+++ Bloc de texte +++

Tous sont unanimes pour réclamer de nous les félicitations qu’il mérite si bien. M. Charles Mail, horticulteur, a présidé avec le bon goût qu’on lui connait, à la décoration florale de la scène et de la rampe, qui a été très admirée. La Symphonie lui est reconnaissante de cette attention délicate.
 

     Ce qui fut aussi admiré, c’est la richesse, la fraîcheur et le nombre des costumes fournis par la maison La Poulle du Havre. Tout fut parfait ; aussi ne saurait-on trop féliciter M. le Président de la Symphonie, et ses dévoués collaborateurs : M. Séverin Lair, régisseur général, et M. Henry Ledun, qui faisait ses débuts comme régisseur de scène, avec beaucoup de tact et d’activité. Nous pensons n’avoir omis personne ; en tout cas, à toutes, à tous, encore une fois bravo !

+++

## Objectif de l'exercice
Résumez en deux phrases le bloc de texte ci-dessus.

+++ Extraits de données +++

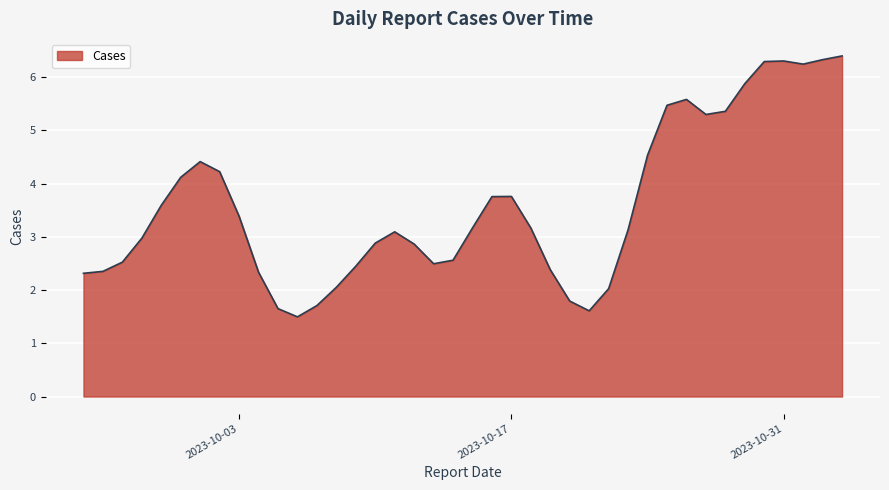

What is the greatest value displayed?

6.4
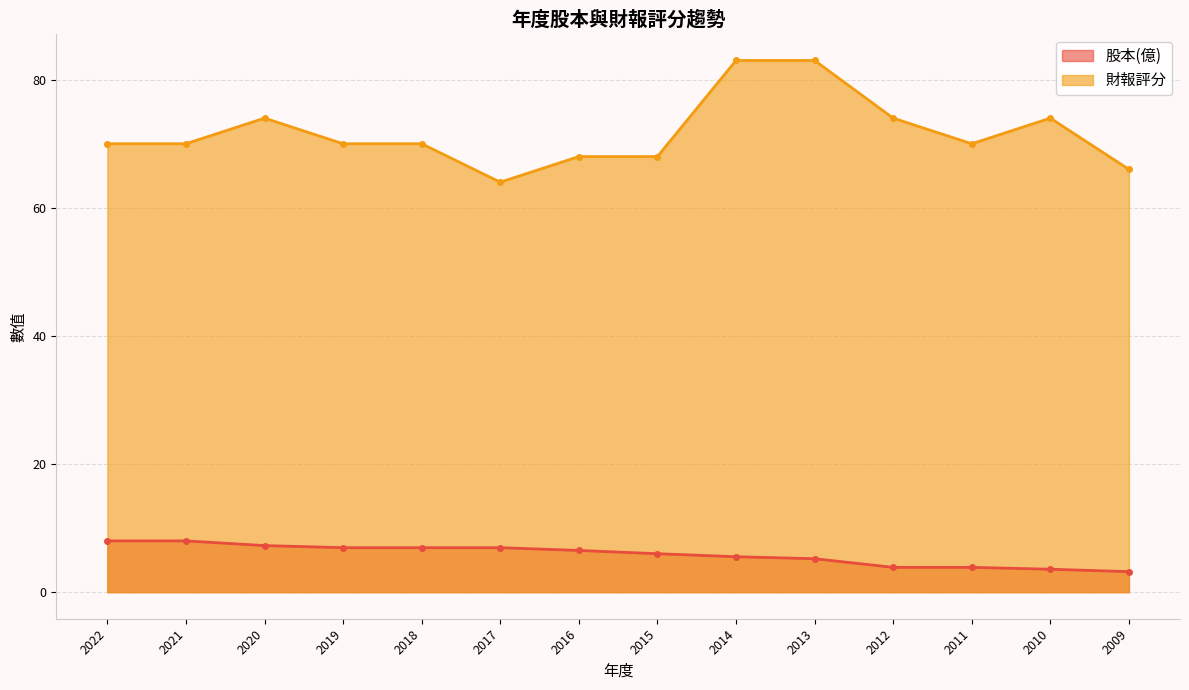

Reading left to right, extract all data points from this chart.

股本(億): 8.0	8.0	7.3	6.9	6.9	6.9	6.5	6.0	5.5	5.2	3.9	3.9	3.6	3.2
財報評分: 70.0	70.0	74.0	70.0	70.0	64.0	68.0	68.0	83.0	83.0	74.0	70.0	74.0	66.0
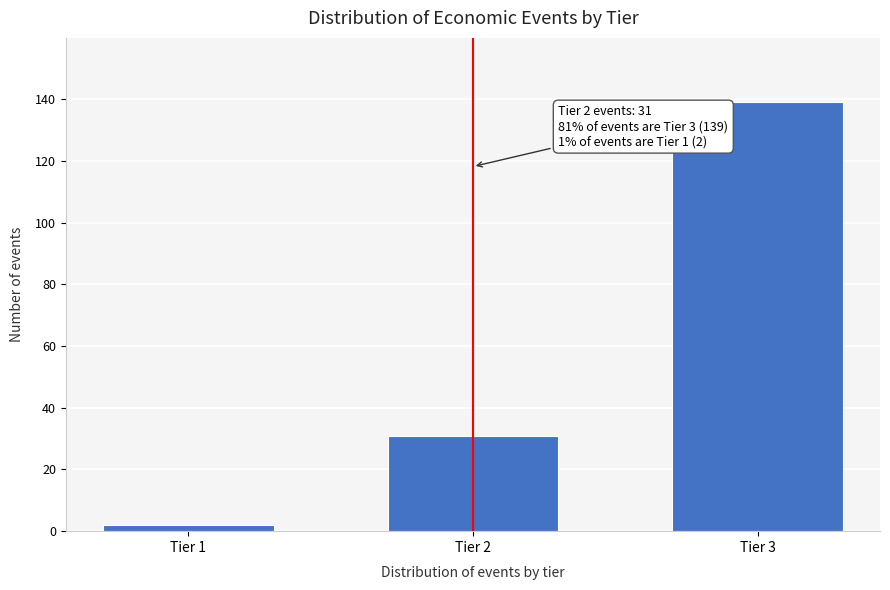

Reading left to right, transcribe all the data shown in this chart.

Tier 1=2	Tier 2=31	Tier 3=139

+++

## Réponse attendue
M. Charles Mail, horticulteur, a présidé à la décoration florale de la scène et de la rampe, qui a été très admirée, tout comme la richesse, la fraîcheur et le nombre des costumes fournis par la maison La Poulle du Havre. Le président de la Symphonie est félicité avec ses collaborateurs, M. Séverin Lair, régisseur général, et M. Henry Ledun, qui débutait comme régisseur de scène, et un bravo est adressé à toutes et à tous.